La mayoría de los comentaristas de Hume lo ignoran completamente. Incluso Bentham, que no solo tomo el principio de utilidad de Hume, sino que lo bautizó con el incómodo nombre de utilitarismo, que se impuso,9 olvidó, a todos los efectos prácticos, esta cualificación esencial.
Es natural que debamos buscar algún rastro de la influencia del Principio de Reglas Generales de Hume en Adam Smith, su admirador y joven amigo (durante doce años) y su discípulo, al menos en algunas doctrinas. (Muchas de las opiniones en La riqueza de las naciones sobre comercio, dinero, interés, balanzas y libertad de comercio, impuestos y crédito público, se anticipan en los Ensayos morales, políticos y literarios de Hume, publicados unos treinta años antes). Y de hecho vemos que Adam Smith incorporó su Principio de Reglas Generales en su Teoría de los sentimientos morales (1759), particularmente en la Parte III, Capítulos IV y V. Dice elocuentemente:
Nuestras observaciones continuas de la conducta de otros nos llevan imperceptiblemente a formarnos ciertas reglas generales de lo que es apropiado a hacer o evitar.10 (…) la consideración de esas reglas generales de conducta es lo que se llama apropiadamente el sentido del deber, un principio de las máximas consecuencias en la vida humana y el único principio por el que la mayoría de la humanidad es capaz de dirigir sus acciones.11 (…) Sin esta sagrada consideración a las reglas generales, no hay hombre en cuya conducta se pueda confiar mucho. Es lo que constituye l diferencia más esencial entre un hombre de principios y honor y un tipo indigno. Uno sigue en todas las ocasiones directa y decididamente sus máximas y conserva a lo largo de toda su vida un modo igual de comportarse. El otro actúa variada y accidentalmente, según cómo sea su humor, inclinación o interés.12 (…) De la observancia tolerable de estos deberes [justicia, verdad, castidad, fidelidad] depende la misma existencia de la sociedad humana, que podría caer en la nada si la humanidad no siguiera con veneración estas importantes reglas de conducta.1
Pero a pesar de esta enfática declaración del principio, Adam Smith hace una cualificación dudosa que, de hecho es incoherente con ella. Nos dice, aparentemente en contradicción con Hume, que: «No aprobamos o condenamos originalmente acciones concretas porque, al examinarlas, parezcan estar de acuerdo o no con cierta regla general.
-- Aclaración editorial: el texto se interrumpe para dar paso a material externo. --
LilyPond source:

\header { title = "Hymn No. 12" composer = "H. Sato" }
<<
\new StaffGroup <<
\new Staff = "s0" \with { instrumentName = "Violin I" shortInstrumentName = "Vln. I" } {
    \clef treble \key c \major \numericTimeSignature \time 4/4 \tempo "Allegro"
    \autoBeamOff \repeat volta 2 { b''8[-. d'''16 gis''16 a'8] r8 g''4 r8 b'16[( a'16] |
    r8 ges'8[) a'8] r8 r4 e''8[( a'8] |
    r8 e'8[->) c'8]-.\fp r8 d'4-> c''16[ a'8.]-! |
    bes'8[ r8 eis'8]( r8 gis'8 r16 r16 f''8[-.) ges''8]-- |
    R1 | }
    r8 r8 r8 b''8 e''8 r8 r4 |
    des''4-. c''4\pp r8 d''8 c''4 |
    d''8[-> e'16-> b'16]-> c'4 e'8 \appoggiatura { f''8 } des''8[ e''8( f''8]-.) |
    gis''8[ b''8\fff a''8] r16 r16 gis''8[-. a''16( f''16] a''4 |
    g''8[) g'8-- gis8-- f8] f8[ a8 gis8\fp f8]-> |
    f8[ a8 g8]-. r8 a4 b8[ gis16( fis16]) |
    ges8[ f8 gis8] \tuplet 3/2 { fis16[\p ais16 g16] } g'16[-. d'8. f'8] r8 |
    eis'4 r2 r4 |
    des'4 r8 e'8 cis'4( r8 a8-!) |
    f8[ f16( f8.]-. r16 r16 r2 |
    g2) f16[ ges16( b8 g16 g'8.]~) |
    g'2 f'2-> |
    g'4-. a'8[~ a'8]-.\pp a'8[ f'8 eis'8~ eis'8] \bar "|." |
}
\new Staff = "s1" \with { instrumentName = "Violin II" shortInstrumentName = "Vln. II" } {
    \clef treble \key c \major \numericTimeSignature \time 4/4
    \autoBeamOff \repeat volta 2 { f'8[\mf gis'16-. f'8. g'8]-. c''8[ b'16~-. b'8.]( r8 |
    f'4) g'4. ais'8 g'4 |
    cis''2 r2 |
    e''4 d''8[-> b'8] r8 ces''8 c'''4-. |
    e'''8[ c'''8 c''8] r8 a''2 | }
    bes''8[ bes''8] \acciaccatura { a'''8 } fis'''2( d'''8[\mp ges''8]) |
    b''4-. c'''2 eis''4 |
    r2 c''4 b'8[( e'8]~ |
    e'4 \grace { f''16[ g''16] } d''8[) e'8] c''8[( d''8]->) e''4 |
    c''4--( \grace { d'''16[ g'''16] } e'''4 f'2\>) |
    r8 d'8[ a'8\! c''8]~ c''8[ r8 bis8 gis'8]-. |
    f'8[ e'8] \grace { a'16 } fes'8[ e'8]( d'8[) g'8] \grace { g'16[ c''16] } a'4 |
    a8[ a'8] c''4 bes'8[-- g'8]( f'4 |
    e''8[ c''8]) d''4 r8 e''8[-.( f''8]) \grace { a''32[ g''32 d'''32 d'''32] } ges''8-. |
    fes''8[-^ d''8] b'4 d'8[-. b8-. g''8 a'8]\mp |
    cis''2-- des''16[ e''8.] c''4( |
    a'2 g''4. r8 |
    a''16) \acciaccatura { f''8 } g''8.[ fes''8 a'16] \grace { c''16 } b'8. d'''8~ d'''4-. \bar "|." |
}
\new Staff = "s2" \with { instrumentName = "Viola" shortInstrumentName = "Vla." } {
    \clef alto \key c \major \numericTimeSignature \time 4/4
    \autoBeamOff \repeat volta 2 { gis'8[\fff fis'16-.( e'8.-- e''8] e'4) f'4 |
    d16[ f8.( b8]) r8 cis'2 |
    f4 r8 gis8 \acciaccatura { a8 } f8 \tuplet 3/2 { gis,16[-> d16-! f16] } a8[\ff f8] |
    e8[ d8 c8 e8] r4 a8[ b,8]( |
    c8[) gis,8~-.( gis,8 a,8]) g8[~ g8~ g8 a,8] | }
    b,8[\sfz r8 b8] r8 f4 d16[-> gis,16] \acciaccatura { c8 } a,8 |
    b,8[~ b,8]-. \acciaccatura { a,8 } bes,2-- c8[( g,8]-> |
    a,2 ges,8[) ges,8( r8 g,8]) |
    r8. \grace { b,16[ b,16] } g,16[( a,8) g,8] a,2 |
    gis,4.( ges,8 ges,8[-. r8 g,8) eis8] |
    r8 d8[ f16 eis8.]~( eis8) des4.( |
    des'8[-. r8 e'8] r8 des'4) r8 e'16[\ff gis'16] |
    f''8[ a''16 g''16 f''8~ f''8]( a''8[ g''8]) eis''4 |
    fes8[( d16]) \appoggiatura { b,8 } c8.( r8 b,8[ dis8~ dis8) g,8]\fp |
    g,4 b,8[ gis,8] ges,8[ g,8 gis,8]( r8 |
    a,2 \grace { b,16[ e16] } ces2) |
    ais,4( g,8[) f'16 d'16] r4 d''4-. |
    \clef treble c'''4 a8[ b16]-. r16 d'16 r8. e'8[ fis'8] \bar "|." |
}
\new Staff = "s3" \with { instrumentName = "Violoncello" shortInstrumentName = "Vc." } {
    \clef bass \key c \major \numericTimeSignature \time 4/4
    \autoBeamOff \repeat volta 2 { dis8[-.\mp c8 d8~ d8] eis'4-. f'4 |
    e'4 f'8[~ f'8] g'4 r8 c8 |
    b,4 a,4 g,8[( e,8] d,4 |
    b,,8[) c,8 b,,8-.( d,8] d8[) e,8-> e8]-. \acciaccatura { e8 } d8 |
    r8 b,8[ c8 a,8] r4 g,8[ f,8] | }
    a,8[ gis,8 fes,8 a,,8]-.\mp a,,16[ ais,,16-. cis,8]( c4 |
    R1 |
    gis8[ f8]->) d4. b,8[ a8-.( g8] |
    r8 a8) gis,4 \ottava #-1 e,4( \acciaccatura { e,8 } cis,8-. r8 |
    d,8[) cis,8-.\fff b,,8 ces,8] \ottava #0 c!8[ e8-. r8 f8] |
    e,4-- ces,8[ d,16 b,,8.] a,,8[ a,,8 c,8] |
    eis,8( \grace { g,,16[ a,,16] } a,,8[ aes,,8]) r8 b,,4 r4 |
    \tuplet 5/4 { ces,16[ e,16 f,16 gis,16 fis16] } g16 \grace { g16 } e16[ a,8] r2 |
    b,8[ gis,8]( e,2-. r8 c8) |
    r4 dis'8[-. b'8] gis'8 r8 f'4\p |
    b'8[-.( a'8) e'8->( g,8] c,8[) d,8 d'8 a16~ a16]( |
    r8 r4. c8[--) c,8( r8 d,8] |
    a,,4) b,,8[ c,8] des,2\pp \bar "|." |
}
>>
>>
Por el contrario, la regla general se forma al descubrir por la experiencia que todas las acciones de cierto tipo o circunstancias de cierta manera, son aprobadas o desaprobadas».14 Continúa declarando que «el hombre que vio por primera vez cometerse un asesinato humano» no tendría que reflexionar «para concebir lo horrible que fue esa acción» que se había violado «una de las reglas de conducta más sagradas».15 Y se vuelve irónico a costa de «varios autores muy eminentes» (¿Hume?) que «crean sus sistemas como si hubieran supuesto que los juicios originales de la humanidad con respecto a los correcto e incorrecto se formaran como las sentencias de un tribunal judicial: considerando primero la regla general y después si la acción concreta bajo consideración cae adecuadamente dentro de su ámbito».16
Smith simplifica en exceso el problema y no ve su propia incoherencia. Si siempre, desde el principio de los tiempos, se reconociera instantáneamente, solo por verlas, escucharlas o hacerlas, qué acciones eran correctas y cuáles eran incorrectas, no necesitaríamos crear reglas generales y decidir actuar según reglas generales, salvo que fuera la regla general: Haz siempre lo correcto y nunca lo incorrecto. Ni siquiera necesitaríamos estudiar o discutir ética. Podríamos olvidar todos los tratados de ética e incluso cualquier discusión de problemas éticos concretos. Toda la ética podría resumirse en la regla anterior de ocho palabras. Incluso a los Diez Mandamientos les sobrarían nueve.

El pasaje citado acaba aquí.